Monrovia – The Country Officer of the Open Initiative for West Africa (OSIWA), Madam Massa Crayton, has frowned over the low interest shown in addressing issues of people living with disabilities in Liberia.
Madam Crayton asserted that despite the complex problems confronting the disable community, the Liberian society is yet to invoke drastic measures to address concerns of discrimination and marginalization in the disable community.
She spoke over the weekend at the official launch of the Partnership Against Inequalities and Discrimination (PAID Project) in Monrovia where she demanded concerted efforts in arresting some of these critical challenges facing people living with disabilities.
According her, the PAID project, which is funded by OSIWA, will provide the opportunity for children with disabilities to explain their stories and depict their challenges through act to affect national decision making.
Also speaking, the implementers of the PAID project, Beyan Pewee of Youth Coalition for Education, and the Founder of Children Resource Center, Victor Howard, welcomed the initiative noting that it will help to invoke robust actions towards the disable community in Liberia.
Pewee and Howard in separate remarks asserted that the PAID project is a bold initiative which intends to accelerate the national debate for inclusiveness in education and social life.
They at the same time pledged their commitments to the full implementation of the project in order to help resolve some of the challenges faced by the disable community.
Meanwhile, PAID project is specifically designed to raise awareness of inequalities and discrimination faced by children living with disabilities and advocate for policies that protect the rights of children living with disabilities (including blindness and low vision, autism, cerebral palsy, and other disabilities).
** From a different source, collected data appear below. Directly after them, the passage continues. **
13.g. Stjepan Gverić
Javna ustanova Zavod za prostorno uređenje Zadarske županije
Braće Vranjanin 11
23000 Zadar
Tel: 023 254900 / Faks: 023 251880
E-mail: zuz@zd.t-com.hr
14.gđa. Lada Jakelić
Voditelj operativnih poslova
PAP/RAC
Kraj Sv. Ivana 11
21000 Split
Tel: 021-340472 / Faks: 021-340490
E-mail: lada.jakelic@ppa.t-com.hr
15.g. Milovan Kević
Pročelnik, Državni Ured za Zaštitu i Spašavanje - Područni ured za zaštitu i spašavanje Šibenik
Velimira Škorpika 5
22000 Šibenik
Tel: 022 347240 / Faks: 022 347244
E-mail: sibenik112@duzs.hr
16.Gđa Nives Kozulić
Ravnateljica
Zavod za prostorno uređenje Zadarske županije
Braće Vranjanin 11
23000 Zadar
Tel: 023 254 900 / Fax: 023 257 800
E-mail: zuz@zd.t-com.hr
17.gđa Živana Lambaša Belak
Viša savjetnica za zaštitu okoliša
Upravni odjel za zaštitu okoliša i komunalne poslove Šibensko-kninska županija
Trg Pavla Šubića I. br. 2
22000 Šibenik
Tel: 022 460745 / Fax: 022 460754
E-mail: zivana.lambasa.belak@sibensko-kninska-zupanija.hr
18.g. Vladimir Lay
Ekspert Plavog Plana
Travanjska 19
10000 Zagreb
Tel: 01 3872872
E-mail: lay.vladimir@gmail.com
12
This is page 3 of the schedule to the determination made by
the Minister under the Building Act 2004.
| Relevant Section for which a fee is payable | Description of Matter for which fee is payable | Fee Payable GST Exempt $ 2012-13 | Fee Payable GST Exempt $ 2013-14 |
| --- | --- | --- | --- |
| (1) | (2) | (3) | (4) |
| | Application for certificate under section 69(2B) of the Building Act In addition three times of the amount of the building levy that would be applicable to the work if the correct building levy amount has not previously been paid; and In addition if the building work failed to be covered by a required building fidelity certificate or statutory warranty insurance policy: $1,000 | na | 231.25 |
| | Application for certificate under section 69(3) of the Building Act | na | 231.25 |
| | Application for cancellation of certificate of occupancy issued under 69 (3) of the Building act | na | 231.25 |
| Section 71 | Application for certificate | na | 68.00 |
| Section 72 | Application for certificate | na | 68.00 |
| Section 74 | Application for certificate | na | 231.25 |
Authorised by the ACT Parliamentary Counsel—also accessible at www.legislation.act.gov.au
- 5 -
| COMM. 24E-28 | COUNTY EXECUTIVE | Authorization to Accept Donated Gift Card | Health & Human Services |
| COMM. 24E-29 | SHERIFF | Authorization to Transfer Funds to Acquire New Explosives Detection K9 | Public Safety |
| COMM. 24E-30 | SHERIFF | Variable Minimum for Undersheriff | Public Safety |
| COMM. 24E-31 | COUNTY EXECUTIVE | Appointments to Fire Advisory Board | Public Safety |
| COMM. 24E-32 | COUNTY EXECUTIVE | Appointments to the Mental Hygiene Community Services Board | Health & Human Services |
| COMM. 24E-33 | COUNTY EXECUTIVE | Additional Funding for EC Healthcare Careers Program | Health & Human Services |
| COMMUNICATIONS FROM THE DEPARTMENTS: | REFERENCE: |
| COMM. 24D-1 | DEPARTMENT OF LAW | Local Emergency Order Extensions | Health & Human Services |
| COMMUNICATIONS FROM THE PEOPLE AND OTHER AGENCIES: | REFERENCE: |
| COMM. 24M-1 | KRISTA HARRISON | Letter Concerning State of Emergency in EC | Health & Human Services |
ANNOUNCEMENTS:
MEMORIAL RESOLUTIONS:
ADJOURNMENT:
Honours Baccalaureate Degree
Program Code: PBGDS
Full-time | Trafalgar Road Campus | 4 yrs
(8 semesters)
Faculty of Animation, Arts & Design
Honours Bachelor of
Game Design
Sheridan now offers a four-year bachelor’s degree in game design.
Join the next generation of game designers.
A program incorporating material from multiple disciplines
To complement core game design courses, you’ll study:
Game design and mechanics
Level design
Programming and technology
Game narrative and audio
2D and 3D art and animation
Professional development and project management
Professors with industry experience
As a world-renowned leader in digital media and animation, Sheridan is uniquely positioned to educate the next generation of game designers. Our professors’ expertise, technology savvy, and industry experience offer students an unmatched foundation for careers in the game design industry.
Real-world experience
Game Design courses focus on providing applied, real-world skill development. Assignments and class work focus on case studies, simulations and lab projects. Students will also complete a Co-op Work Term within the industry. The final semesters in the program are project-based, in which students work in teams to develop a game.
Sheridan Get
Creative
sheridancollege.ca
The project will create opportunities for children to tell stories of inequalities and discrimination (in safe spaces and with dignity). The activities will focus on three topical issues – sexual exploitation and abuse; children selling in the streets; and child labor – through artistic medium, especially drawings, that depict the kinds of discrimination experienced and observed in their communities.
The project will also work with local communities and with women who are the direct victims of inequalities, discrimination and marginalization, so as to document what they see around them and what they experience on a daily basis in communities across Liberia.
PAID will mobilize and train 300 selected children with artistic abilities including children selling in the streets, children in child labor and children with disabilities within selected communities in three targeted counties on the specific tropical issues identified (SEA, child Labor and street selling), before going into the competition that is intended to highlight the different discriminations children undergo at the different community levels.
The overall project objective is to inform national policymakers about inequalities and discriminations in the Liberian society and advance national advocacy for policies that protect the rights of people with special needs to be enacted.
At the middle of the project, a final competition will be held amongst 50 best performing children from three counties among which three winners will be selected for awards and scholarship to improve their artistic skills at PAID School of Arts for one year.
The Artistic component will be concluded with the production of a book and visual kit that carries the expression of all the participating children. As well as being shared with all participating children and communities, these will be used in advocacy with national policy makers.